Die Rechtsrüge (Z 9 lit a) vermisst Feststellungen zu einem das Fehlen der Diskretions- oder der Dispositionsfähigkeit des Opfers umfassenden und auf die Vornahme geschlechtlicher Handlungen an einer wehrlosen oder psychisch beeinträchtigten Person gerichteten Vorsatz des Angeklagten. Indem sie die (gar wohl getroffenen) Konstatierungen zur subjektiven Tatseite (US 5) teils übergeht, teils beweiswürdigend durch eigene Auffassungen ersetzt, bringt sie den geltend gemachten (materiellen) Nichtigkeitsgrund nicht zu prozessförmiger Darstellung (Ratz, WK‑StPO § 281 Rz 593).
Entgegen dem Vorbringen der Sanktionsrüge (Z 11 dritter Fall) bedeutet die Verhängung einer strengeren Strafe als im ersten Rechtsgang vorliegend keinen Verstoß gegen das Verbot der reformatio in peius (§§ 290 Abs 2, 293 Abs 3 StPO). Denn dieses gilt dann nicht, wenn die Staatsanwaltschaft ‑ wie hier ‑ gegen das erste, aufgrund einer (nur) zugunsten des Angeklagten ergriffenen Nichtigkeitsbeschwerde kassierte Urteil eine (zulässige) Berufung zum Nachteil des Angeklagten erhoben hatte (RIS‑Justiz RS0100122, RS0100559, RS0100594).

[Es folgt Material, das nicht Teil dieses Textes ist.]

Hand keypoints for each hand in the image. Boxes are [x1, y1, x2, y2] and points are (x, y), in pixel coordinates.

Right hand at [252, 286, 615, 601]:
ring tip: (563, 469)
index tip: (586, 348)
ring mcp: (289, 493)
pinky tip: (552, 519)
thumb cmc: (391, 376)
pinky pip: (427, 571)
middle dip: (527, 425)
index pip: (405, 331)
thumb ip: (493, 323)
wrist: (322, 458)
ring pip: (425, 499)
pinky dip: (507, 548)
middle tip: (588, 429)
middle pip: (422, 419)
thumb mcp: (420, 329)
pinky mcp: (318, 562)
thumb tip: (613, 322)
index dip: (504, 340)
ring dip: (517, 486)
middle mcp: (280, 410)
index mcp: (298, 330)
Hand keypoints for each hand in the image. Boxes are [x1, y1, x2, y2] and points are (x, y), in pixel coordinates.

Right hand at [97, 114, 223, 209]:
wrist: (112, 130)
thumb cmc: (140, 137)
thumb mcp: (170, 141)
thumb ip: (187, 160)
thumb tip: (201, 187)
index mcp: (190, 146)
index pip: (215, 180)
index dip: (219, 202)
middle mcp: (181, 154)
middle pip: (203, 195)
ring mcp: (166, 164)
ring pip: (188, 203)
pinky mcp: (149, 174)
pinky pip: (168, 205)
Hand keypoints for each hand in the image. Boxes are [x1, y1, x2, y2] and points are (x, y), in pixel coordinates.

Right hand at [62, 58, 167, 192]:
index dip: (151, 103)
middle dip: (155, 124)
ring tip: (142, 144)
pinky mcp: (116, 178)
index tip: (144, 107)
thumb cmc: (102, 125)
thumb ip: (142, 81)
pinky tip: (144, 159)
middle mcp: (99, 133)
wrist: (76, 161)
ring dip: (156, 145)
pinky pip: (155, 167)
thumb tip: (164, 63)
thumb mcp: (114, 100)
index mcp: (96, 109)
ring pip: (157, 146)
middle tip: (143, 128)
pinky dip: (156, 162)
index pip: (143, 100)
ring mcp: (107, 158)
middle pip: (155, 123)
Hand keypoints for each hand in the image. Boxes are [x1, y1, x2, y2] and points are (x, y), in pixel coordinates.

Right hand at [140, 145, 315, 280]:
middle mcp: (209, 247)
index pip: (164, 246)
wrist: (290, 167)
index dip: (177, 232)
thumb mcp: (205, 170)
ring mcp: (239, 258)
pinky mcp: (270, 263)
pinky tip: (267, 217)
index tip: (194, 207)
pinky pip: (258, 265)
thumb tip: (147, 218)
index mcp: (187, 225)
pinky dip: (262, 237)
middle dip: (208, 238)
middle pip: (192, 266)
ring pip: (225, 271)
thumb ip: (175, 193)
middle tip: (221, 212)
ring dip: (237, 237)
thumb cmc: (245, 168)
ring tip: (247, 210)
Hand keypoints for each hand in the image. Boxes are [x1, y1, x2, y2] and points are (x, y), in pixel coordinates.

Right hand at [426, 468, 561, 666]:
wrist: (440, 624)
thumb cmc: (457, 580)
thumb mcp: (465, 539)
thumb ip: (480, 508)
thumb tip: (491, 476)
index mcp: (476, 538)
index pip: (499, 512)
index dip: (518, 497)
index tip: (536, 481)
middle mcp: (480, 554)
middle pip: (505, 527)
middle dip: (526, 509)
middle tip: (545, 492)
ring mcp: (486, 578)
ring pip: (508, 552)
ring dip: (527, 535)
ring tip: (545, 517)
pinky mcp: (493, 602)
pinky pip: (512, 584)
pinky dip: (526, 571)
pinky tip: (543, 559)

Die Nichtigkeitsbeschwerde war daher gemäß § 285d Abs 1 StPO schon bei nichtöffentlicher Beratung sofort zurückzuweisen, woraus die Zuständigkeit des Oberlandesgerichts zur Erledigung der Berufung folgt (§ 285i StPO).
Die Kostenentscheidung beruht auf § 390a Abs 1 StPO.